[Transcribed page contents]
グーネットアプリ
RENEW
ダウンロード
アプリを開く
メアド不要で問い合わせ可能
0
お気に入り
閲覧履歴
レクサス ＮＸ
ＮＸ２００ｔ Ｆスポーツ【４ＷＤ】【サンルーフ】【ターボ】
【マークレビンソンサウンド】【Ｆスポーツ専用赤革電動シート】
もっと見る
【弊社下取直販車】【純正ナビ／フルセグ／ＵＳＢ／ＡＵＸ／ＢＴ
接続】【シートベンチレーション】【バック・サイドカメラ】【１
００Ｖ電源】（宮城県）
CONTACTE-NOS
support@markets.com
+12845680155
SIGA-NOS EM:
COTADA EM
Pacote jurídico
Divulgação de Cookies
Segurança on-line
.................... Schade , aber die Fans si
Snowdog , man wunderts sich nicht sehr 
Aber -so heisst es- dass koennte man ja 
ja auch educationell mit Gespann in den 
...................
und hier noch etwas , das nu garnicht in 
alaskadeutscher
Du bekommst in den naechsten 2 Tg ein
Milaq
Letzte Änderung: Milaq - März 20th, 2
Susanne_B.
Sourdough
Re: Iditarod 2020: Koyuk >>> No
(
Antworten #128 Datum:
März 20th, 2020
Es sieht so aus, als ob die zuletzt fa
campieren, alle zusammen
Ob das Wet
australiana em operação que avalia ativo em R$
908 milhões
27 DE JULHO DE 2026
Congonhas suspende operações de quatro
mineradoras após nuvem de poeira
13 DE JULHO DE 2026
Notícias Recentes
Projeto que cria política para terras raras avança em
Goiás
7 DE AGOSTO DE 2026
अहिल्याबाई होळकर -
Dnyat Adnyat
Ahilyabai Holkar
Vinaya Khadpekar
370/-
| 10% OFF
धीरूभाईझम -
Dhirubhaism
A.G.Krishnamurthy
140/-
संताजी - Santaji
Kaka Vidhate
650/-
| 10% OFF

#### [What is being asked]
The number of lines in the entries holding the word "JULHO" is what is needed. Supply that number only.

#### [Exercise solution]
2